● **Task details**:
Print out every line of the material exactly. Include no pictures.

● **Data supplied**:
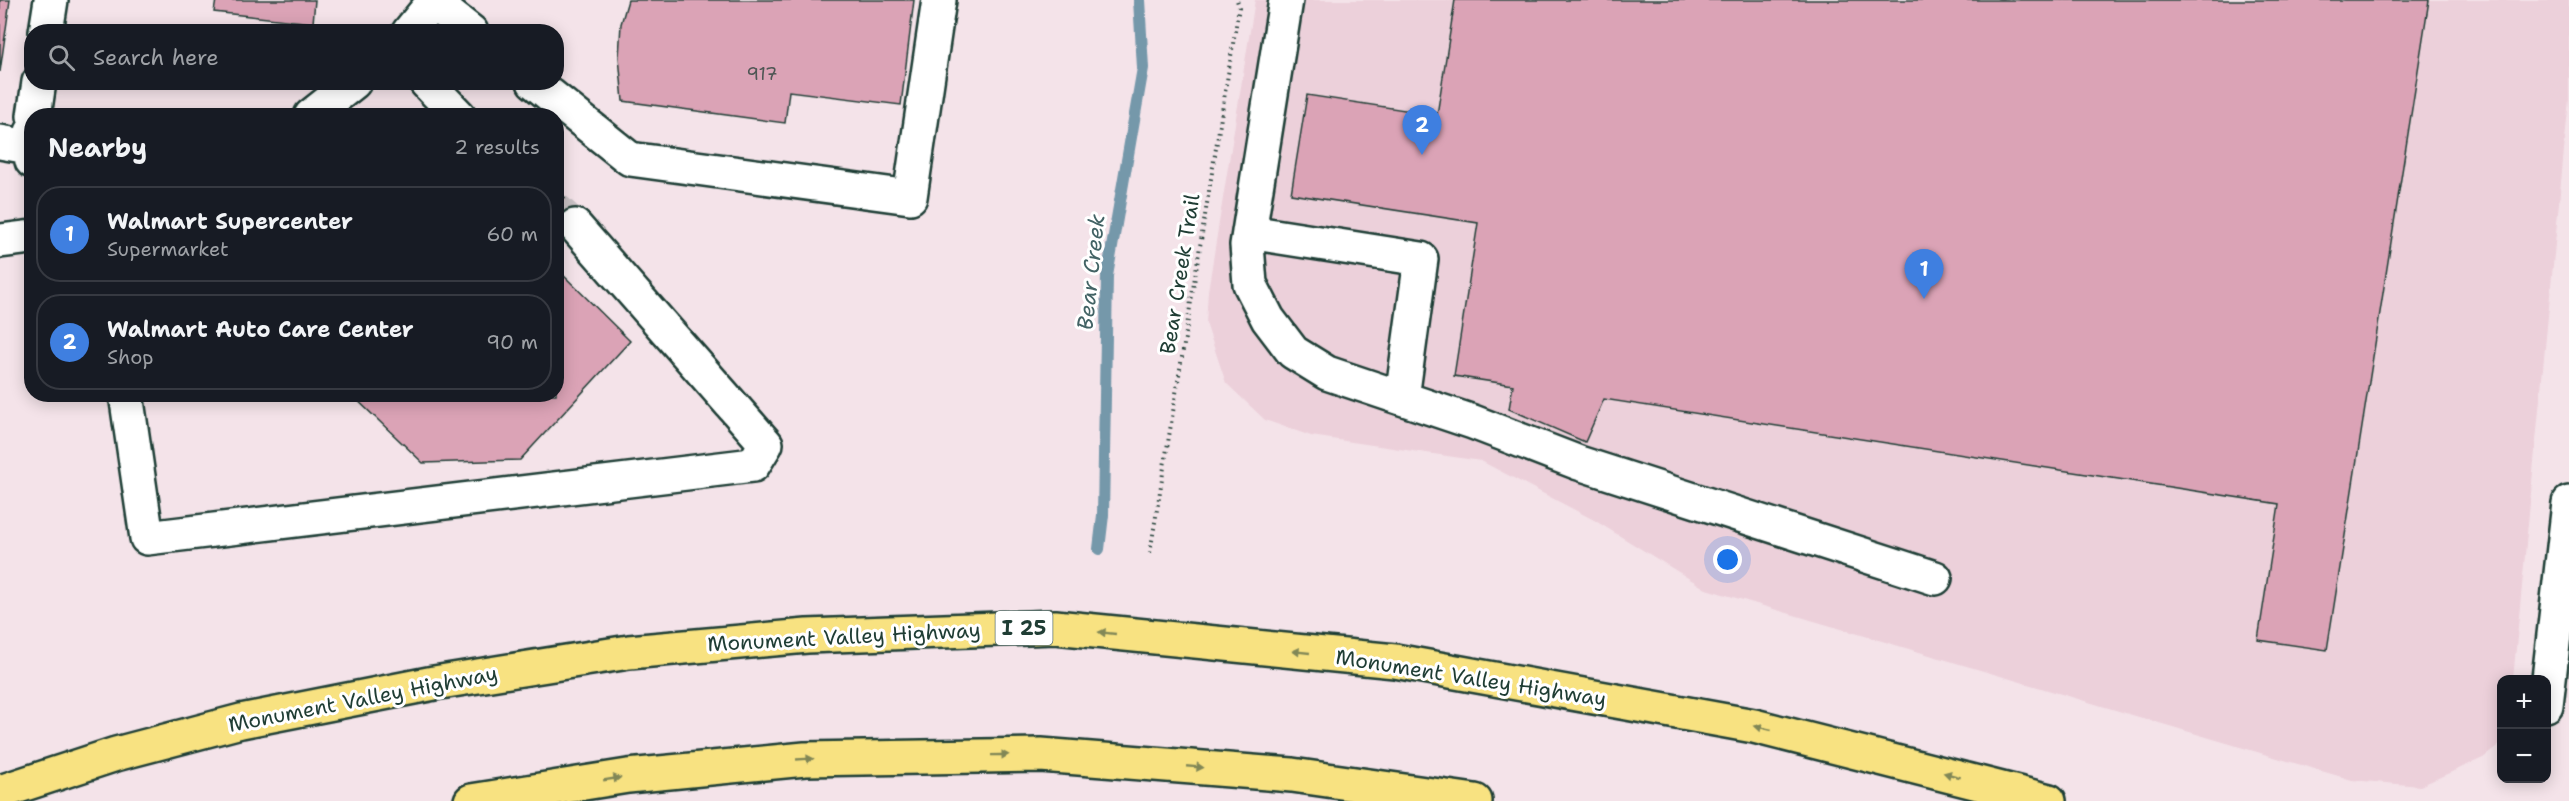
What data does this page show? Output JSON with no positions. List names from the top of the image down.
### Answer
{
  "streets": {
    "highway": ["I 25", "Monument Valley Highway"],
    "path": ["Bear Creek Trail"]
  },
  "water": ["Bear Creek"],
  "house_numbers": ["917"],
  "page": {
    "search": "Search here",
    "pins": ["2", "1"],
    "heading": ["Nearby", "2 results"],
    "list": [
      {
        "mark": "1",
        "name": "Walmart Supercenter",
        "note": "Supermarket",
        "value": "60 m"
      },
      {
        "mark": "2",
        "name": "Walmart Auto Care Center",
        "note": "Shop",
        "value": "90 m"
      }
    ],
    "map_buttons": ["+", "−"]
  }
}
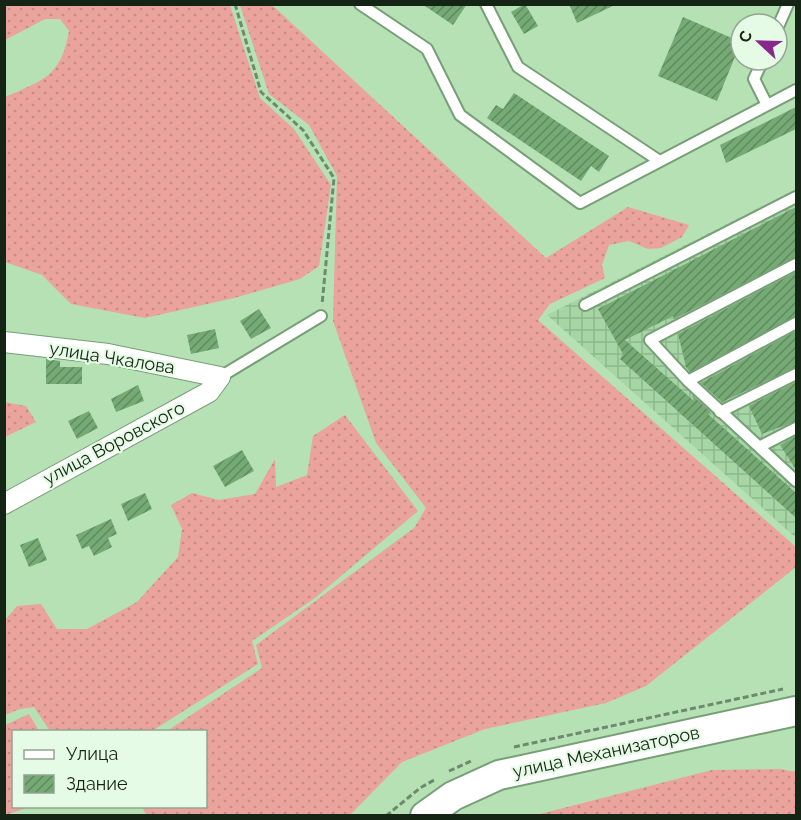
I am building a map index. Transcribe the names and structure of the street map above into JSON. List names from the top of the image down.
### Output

● **Final answer**:
What data does this page show? Output JSON with no positions. List names from the top of the image down.
### Answer
{
  "streets": {
    "highway": ["I 25", "Monument Valley Highway"],
    "path": ["Bear Creek Trail"]
  },
  "water": ["Bear Creek"],
  "house_numbers": ["917"],
  "page": {
    "search": "Search here",
    "pins": ["2", "1"],
    "heading": ["Nearby", "2 results"],
    "list": [
      {
        "mark": "1",
        "name": "Walmart Supercenter",
        "note": "Supermarket",
        "value": "60 m"
      },
      {
        "mark": "2",
        "name": "Walmart Auto Care Center",
        "note": "Shop",
        "value": "90 m"
      }
    ],
    "map_buttons": ["+", "−"]
  }
}
I am building a map index. Transcribe the names and structure of the street map above into JSON. List names from the top of the image down.
### Output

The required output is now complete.